Mon intérêt pour « les couples imaginaires » ne relève ni de leur aspect artistique, ni de leur caractère singulier mais au contraire de ce que l’objet nous révèle du substrat politique.

A ce titre, la mise en lumière de l’aspect réactif (plutôt que prescriptif) et la forte dimension d’engagement individuel ne sont pas les seules caractéristiques "climatiques" que cette exposition permet de dégager.

En effet, en élaborant son projet, le photographe s’est éloigné de son cliché initial qui le mettait en scène avec son compagnon pour privilégier les représentations de couples imaginaires. Fictifs dit-il. Et de fait, les homosexuels réels n’apparaissent plus qu’à titre d’exception dans cette exposition.

Il est évident que le même regard ne peut pas être porté sur un travail artistique personnel, même s’il se revendique d’une portée politique (Olivier Ciappa entend participer à « apaiser une société en tension avec ses minorités après les débats difficiles »[1]) que celui qui pourrait être posé sur un projet associatif.

Néanmoins, il me paraît significatif, que ce soit à cette expression que les médias aient accordé une exposition conséquente quant ils ignoraient la plupart des autres messages.

Car au-delà du fait qu’ils préfèrent éclairer de leurs projecteurs l’initiative individuelle et artistique plutôt qu’un discours politique supposé rébarbatif, le people plutôt que le militant, il est assez symptomatique que ce soit une représentation fantasmée de l’homosexualité qui ait leur faveur. Comme s'il n’y avait de place sur leurs écrans que pour une homosexualité qui, justement, n’en est pas.

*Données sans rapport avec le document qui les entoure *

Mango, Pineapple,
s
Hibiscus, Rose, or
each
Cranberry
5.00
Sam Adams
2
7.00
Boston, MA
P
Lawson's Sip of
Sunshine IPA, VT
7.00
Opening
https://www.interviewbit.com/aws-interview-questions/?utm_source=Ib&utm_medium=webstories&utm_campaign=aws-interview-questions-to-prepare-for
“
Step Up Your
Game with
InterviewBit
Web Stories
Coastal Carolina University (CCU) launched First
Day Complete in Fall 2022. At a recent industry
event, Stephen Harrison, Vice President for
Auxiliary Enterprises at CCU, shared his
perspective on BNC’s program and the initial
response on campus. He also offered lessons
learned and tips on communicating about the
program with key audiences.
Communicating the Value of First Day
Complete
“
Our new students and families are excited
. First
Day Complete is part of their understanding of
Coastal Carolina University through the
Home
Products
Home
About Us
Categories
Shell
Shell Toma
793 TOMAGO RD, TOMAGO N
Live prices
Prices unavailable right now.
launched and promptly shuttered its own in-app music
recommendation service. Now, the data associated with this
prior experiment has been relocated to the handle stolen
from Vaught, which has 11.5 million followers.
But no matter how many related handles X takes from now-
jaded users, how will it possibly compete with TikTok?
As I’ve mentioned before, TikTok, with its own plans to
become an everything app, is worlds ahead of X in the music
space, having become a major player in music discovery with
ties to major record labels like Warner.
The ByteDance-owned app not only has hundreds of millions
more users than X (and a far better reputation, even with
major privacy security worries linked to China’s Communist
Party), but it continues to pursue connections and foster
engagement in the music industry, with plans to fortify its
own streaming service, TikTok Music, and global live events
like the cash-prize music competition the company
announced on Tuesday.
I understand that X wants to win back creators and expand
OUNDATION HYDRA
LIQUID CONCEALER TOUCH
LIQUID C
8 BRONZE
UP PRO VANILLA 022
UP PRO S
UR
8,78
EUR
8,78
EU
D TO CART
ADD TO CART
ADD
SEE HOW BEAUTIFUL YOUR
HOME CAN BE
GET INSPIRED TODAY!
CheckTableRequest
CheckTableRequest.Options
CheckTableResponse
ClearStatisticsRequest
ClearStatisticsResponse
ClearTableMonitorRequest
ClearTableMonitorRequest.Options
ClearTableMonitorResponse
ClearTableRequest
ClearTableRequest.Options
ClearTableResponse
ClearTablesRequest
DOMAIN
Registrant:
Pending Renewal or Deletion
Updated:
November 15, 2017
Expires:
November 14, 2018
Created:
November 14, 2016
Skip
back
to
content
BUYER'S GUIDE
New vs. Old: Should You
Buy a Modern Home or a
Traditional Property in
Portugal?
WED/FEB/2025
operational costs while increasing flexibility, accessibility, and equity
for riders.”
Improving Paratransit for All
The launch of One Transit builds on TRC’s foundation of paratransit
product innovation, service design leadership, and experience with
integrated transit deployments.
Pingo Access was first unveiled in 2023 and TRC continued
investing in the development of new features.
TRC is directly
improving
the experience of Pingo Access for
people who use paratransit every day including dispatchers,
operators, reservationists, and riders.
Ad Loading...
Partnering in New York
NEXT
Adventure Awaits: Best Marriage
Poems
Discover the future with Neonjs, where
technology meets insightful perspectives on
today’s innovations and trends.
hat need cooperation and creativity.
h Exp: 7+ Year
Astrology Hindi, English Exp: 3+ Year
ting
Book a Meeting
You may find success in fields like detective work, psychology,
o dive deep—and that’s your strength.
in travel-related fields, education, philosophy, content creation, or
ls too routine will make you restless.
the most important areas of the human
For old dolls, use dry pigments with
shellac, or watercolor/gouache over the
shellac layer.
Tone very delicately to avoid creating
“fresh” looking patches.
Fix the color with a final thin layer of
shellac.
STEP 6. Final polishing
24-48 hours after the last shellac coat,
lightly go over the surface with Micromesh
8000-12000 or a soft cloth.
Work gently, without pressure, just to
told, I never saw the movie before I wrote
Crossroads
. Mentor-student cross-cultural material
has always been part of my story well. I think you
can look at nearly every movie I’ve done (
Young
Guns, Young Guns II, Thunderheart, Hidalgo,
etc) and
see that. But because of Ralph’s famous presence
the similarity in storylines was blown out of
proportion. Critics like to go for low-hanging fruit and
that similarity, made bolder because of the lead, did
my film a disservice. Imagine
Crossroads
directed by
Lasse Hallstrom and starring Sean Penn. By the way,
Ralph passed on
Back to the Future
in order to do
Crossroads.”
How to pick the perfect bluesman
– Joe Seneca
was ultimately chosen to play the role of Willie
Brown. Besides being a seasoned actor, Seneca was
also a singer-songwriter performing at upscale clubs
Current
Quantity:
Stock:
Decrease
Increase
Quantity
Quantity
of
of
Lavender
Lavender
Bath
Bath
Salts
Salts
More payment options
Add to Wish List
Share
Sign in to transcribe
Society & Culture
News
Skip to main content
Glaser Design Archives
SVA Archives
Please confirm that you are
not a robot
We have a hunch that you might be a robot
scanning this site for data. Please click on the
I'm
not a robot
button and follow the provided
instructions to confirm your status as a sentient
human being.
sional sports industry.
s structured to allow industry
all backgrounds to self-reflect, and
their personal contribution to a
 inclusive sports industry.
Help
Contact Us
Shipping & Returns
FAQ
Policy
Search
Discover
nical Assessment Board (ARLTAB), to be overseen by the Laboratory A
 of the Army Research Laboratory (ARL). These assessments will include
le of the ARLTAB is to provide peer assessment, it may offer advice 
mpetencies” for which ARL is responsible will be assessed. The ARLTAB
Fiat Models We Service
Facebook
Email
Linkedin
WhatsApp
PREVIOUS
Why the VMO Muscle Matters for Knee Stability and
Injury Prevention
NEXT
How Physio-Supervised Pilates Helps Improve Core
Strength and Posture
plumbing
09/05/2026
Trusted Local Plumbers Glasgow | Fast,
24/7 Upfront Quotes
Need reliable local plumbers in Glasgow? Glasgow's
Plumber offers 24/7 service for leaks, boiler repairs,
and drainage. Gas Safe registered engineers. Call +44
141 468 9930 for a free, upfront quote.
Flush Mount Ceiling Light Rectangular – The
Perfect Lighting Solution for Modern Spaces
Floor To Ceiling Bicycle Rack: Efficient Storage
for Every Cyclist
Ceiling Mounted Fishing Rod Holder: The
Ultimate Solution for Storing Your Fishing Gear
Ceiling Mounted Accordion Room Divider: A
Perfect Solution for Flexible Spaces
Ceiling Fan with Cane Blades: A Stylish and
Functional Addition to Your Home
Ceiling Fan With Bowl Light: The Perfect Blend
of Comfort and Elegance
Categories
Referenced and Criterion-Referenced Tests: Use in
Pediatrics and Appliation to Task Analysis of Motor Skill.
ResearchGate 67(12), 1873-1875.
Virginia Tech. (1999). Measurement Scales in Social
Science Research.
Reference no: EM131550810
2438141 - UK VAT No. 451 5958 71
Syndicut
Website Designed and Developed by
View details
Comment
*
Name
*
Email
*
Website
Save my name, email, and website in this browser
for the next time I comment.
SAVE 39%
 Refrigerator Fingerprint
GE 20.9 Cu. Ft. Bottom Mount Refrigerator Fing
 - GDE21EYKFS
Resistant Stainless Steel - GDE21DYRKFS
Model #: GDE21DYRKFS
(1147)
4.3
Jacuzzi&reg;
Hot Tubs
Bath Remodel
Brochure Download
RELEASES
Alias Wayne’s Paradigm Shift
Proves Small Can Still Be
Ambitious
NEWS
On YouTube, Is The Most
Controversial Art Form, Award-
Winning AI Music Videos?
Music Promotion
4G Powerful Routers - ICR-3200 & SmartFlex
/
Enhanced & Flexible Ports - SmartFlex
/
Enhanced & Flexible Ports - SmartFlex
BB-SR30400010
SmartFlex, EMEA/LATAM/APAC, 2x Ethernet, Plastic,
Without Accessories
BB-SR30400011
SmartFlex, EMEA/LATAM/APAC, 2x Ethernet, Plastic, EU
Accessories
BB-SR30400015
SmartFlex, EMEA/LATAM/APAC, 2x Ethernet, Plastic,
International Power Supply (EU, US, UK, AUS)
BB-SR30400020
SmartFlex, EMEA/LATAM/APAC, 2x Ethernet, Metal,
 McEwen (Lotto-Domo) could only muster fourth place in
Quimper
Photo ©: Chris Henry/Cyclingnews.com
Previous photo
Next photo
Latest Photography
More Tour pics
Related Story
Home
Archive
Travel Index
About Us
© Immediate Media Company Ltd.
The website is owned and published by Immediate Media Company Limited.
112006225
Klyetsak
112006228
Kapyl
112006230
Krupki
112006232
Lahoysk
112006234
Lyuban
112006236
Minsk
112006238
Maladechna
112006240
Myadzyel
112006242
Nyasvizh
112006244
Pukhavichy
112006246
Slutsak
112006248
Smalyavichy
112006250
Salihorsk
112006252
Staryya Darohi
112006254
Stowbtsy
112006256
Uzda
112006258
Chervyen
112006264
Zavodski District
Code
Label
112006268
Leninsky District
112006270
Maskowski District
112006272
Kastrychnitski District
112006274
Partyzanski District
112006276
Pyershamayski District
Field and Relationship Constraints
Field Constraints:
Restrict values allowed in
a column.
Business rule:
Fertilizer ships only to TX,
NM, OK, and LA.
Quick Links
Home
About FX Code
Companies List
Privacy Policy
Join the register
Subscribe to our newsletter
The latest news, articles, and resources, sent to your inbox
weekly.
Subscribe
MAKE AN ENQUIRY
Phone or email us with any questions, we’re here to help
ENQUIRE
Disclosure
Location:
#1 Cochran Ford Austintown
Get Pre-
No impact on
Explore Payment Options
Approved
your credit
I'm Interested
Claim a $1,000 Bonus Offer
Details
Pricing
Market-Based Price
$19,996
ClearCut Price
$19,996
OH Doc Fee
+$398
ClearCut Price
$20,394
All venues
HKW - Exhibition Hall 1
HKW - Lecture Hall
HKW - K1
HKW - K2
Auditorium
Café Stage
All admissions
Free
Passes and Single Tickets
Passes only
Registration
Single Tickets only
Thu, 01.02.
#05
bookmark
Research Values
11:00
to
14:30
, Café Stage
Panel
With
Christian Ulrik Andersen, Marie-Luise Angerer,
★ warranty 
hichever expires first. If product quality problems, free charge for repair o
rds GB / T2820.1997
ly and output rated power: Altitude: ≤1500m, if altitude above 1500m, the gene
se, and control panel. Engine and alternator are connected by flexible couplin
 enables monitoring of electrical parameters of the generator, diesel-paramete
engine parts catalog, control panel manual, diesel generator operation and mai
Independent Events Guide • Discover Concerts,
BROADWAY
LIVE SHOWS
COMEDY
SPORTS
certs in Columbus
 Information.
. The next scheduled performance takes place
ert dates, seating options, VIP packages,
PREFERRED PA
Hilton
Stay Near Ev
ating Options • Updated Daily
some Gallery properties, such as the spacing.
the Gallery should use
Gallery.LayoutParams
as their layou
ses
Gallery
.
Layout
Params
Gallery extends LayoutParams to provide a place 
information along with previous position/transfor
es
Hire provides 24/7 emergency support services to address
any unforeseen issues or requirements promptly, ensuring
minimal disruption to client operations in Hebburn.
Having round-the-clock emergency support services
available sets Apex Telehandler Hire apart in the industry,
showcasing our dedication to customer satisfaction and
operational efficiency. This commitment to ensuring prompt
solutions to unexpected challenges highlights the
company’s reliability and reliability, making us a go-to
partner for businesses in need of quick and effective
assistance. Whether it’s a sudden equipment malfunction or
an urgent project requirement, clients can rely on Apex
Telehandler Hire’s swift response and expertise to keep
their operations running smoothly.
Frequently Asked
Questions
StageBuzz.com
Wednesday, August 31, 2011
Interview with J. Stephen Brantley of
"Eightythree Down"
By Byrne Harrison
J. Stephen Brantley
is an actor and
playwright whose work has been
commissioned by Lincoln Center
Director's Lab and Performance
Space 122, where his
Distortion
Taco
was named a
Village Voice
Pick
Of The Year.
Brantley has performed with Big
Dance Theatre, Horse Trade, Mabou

Pourrait-on en déduire que pour bénéficier d’une exposition médiatique, l’homosexualité devait être hétérosexuelle ? On peut se souvenir, dans le même ordre d’idée du succès qu’avait rencontré le baiser de Marseille[2], quand deux jeunes hétérosexuelles, choquées par une manifestation anti-mariage avaient décidé de s’embrasser face aux opposants.

En mettant en scène quasi exclusivement des hétéros solidaires, l’exposition révèle un autre point, l’absence d’investissement dans ce débat des personnalités publiques ouvertement homosexuelles. Presque absentes sur ces clichés, on ne peut pas vraiment retenir qu’elles aient manifesté leur soutien ailleurs ! et les quelques prises de paroles dont on peut se souvenir n’ont pas été d’un engagement remarquable.
Quant à ceux qui espéraient des coming-out, ils en ont été pour leurs illusions.

Le dernier enseignement que je tire de cette exposition ressort au vandalisme qui s’est exercé dès lors qu’elle s’est installée dans la rue.

Je ne reviendrais pas sur la dimension totalitaire de toute destruction et/ou censure d’une œuvre artistique, beaucoup s’en sont déjà chargés.

Les dégradations infligées à ces photographies ont modifié la nature même de l’exposition. C’est ce qu’a bien compris le photographe quand il a pris la décision de ne pas les remplacer mais au contraire de les exposer en l’état accompagnés de nouveaux tirages.

Ceux qui s’en sont pris à ces photos voulaient signifier leur volonté de s’opposer à la possibilité d’afficher des couples homosexuels, même fictifs, dans l’espace public. Ces couples devaient disparaître. Ne pas exister.

Afficher ces clichés lacérés, c’est non seulement refuser cet effacement mais aussi montrer, telles qu’ils les ont exprimées, la volonté de destruction qui anime les homophobes et leur violence.

Durant des mois, il a été répété qu’il n’y avait pas d’homophobie à s’opposer à la reconnaissance égale des couples homosexuels.

Depuis quelques semaines, le président de la République (mais aussi le Premier ministre et son gouvernement) tente de justifier l’enterrement de ses promesses de campagne (ouverture de la PMA aux couples de lesbiennes, droit des trans) au nom de la nécessité d’apaiser les tensions nées de sa gestion du dossier mariage.

Cette volonté d’apaisement, Olivier Ciappa s’est efforcé de lui donner des visages. Les homophobes n’en ont cure.